Matrix A (apps X APIs) - encodes which APIs exist in a given app. This is similar to a bag of words model.
Matrix B (APIs X APIs) - encodes APIs that occur in the same code block.
Matrix P (APIs X APIs) - encodes APIs that are invoked by the same package. In smali files APIs are in the following convention - package->API.
AA^T: Gives us the number of similar APIs between two apps.
ABA^T: Gives the number of APIs that coexist in the same code block for two apps.
APA^T: Find the number of APIs that share the same package for two apps.
Our dataset consists of 300 benign apps and 300 apps of each malware category. To get a good and varied representation of benign applications, our benign dataset is made up of apps from 6 different categories.
Infests app/webpage with advertisements that can prevent accessing the site/app as originally intended.
Malware that is disguised as safe and legitimate software that runs malicious code on a users computer stealthily.
Malware that gains remote access to a system or device by using vulnerabilities to bypass security measures.
Malware that asks or demands for ransom from a user by denying them access to their computer until demands (usually in the form of payment) have been met.
We’d want to include more kernels into our multi-kernel learning model.
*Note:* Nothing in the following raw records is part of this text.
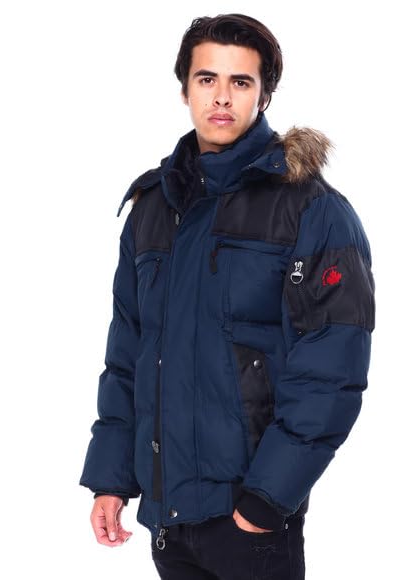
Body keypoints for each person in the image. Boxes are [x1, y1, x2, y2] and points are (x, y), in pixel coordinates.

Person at [79, 13, 375, 580]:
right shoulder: (152, 208)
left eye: (240, 82)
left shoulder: (311, 209)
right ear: (184, 88)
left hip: (251, 520)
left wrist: (267, 499)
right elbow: (128, 354)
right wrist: (112, 480)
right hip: (167, 520)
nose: (221, 97)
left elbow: (332, 369)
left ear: (264, 95)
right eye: (206, 78)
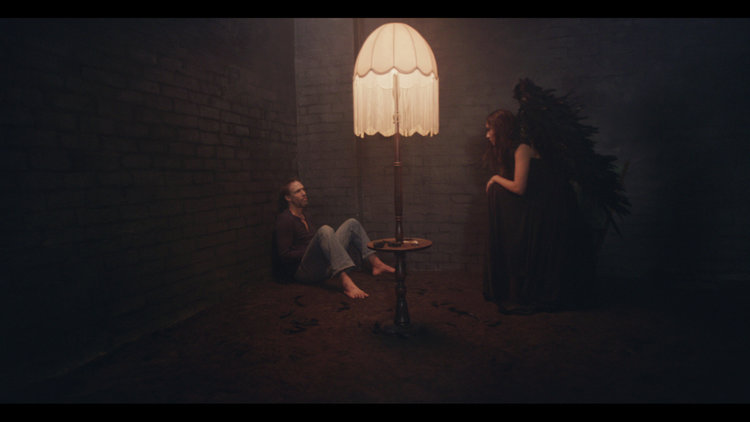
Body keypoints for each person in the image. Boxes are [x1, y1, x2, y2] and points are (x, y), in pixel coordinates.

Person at [483, 108, 594, 314]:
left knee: (497, 188)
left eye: (490, 130)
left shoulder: (522, 148)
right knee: (498, 192)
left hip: (553, 203)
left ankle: (524, 284)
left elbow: (519, 187)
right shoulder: (509, 150)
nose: (487, 135)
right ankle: (510, 278)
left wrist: (495, 178)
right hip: (536, 200)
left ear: (501, 129)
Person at [273, 178, 395, 299]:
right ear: (288, 198)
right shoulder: (285, 219)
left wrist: (323, 249)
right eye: (298, 191)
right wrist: (313, 249)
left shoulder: (305, 215)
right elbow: (284, 255)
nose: (304, 193)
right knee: (325, 230)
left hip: (320, 265)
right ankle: (346, 282)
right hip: (304, 272)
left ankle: (376, 264)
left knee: (352, 223)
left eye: (303, 189)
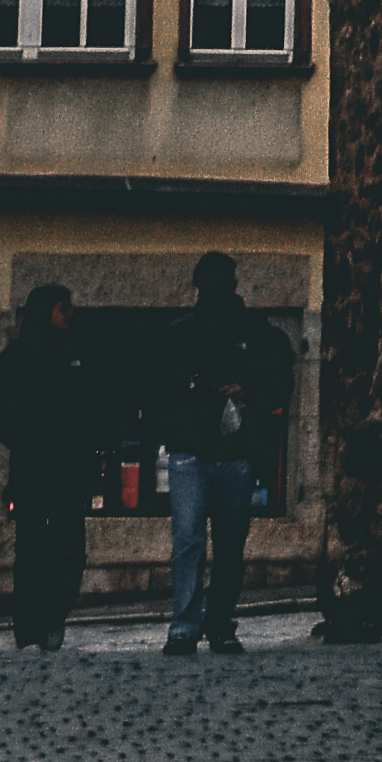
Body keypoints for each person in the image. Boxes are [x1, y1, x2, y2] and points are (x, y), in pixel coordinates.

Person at [162, 253, 268, 658]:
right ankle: (198, 625)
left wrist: (246, 393)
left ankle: (205, 624)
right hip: (197, 449)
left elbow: (273, 381)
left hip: (225, 450)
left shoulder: (246, 332)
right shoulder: (182, 333)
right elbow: (161, 386)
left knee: (213, 544)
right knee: (201, 542)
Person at [0, 281, 96, 651]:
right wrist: (28, 441)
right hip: (33, 471)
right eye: (63, 308)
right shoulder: (17, 358)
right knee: (31, 550)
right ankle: (29, 625)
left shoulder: (75, 353)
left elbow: (91, 410)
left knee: (70, 551)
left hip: (69, 472)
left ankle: (53, 615)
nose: (70, 315)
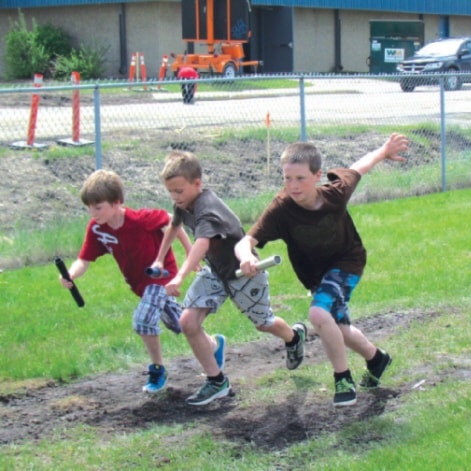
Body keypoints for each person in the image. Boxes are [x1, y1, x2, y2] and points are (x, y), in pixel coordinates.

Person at [235, 133, 409, 407]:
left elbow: (359, 167)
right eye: (287, 178)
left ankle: (343, 378)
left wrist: (385, 150)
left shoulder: (336, 194)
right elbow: (247, 240)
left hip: (347, 262)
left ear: (317, 176)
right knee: (337, 326)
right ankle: (377, 360)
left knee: (318, 313)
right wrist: (245, 257)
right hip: (316, 274)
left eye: (300, 178)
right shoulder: (281, 209)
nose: (293, 186)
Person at [154, 150, 307, 406]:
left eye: (179, 191)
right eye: (171, 192)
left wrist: (179, 277)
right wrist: (160, 258)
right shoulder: (184, 203)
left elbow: (201, 244)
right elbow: (174, 226)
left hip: (244, 273)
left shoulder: (207, 210)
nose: (175, 197)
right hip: (216, 271)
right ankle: (217, 382)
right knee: (188, 322)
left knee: (263, 323)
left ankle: (293, 337)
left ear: (197, 184)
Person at [58, 169, 192, 394]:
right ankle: (213, 345)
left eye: (98, 207)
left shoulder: (139, 220)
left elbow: (172, 222)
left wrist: (190, 252)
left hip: (161, 277)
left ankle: (158, 369)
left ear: (117, 202)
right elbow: (84, 260)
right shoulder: (97, 229)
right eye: (89, 207)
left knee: (143, 321)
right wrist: (70, 275)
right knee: (181, 324)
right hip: (140, 285)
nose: (92, 212)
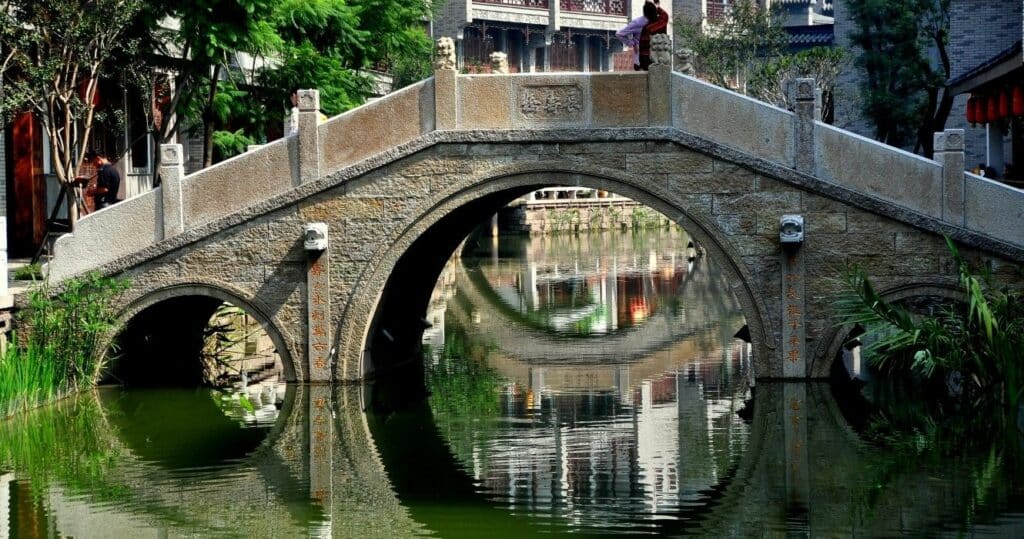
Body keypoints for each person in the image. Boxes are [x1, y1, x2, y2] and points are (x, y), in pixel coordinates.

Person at [617, 2, 661, 70]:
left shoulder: (656, 22)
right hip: (642, 59)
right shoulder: (638, 22)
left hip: (655, 58)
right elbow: (620, 33)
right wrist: (632, 43)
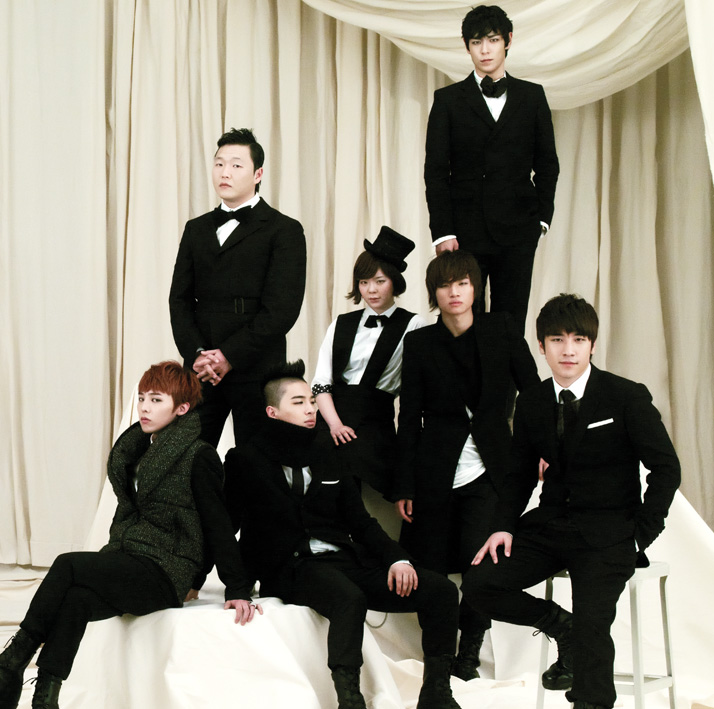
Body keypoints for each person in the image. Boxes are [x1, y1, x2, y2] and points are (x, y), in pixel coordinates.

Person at [0, 362, 260, 709]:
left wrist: (236, 587)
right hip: (128, 559)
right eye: (141, 398)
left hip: (165, 570)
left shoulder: (199, 456)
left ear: (182, 408)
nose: (144, 407)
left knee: (67, 564)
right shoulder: (137, 451)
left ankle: (12, 661)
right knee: (76, 599)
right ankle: (46, 697)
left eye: (156, 399)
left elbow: (217, 523)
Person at [463, 294, 681, 709]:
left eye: (578, 339)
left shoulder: (625, 396)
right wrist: (502, 526)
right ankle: (561, 627)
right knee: (479, 583)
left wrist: (641, 536)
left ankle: (591, 702)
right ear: (541, 346)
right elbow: (518, 475)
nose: (568, 350)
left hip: (608, 534)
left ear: (592, 345)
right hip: (550, 526)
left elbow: (666, 469)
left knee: (593, 623)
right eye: (557, 340)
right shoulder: (532, 401)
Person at [227, 361, 462, 709]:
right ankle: (350, 699)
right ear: (272, 411)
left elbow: (359, 520)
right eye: (298, 402)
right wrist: (233, 586)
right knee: (348, 598)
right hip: (291, 569)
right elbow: (227, 525)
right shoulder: (245, 460)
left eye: (311, 401)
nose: (310, 409)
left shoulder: (329, 452)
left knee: (440, 591)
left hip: (344, 560)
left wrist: (397, 558)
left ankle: (436, 693)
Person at [393, 250, 540, 681]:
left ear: (475, 288)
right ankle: (438, 656)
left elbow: (533, 394)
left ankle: (469, 657)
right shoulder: (419, 343)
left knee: (482, 566)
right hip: (434, 468)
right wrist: (404, 485)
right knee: (431, 567)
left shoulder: (502, 328)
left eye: (462, 283)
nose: (454, 293)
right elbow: (408, 418)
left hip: (491, 467)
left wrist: (545, 448)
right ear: (433, 293)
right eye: (444, 285)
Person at [169, 127, 307, 454]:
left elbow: (282, 309)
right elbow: (179, 299)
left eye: (235, 165)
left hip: (257, 366)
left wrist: (229, 356)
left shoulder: (284, 230)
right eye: (219, 164)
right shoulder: (196, 228)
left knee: (255, 462)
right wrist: (197, 354)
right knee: (186, 459)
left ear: (258, 174)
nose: (225, 172)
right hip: (202, 369)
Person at [424, 5, 559, 334]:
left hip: (518, 231)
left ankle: (505, 374)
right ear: (466, 46)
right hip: (464, 232)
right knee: (463, 324)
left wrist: (541, 220)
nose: (485, 50)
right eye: (476, 42)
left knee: (510, 325)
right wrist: (443, 232)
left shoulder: (532, 97)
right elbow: (436, 172)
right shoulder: (448, 100)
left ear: (508, 40)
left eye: (493, 40)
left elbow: (547, 164)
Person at [311, 226, 427, 499]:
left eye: (379, 281)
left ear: (394, 281)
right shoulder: (341, 323)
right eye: (363, 282)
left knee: (364, 472)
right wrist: (335, 425)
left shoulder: (414, 324)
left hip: (375, 421)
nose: (371, 290)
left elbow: (416, 385)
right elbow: (321, 382)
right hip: (331, 419)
Since our model performs best on ransom and adware, and worst on trojans, we definitely want to include a kernel with a metapath that optimizes the usage of the features of trojan applications to improve the classification of trojans.
Another possible future direction for our project is using our ranking algorithm to screen new apps before they get published on the Google playstore. That way, apps that contain too much of certain types of APIs would need a more rigorous background check.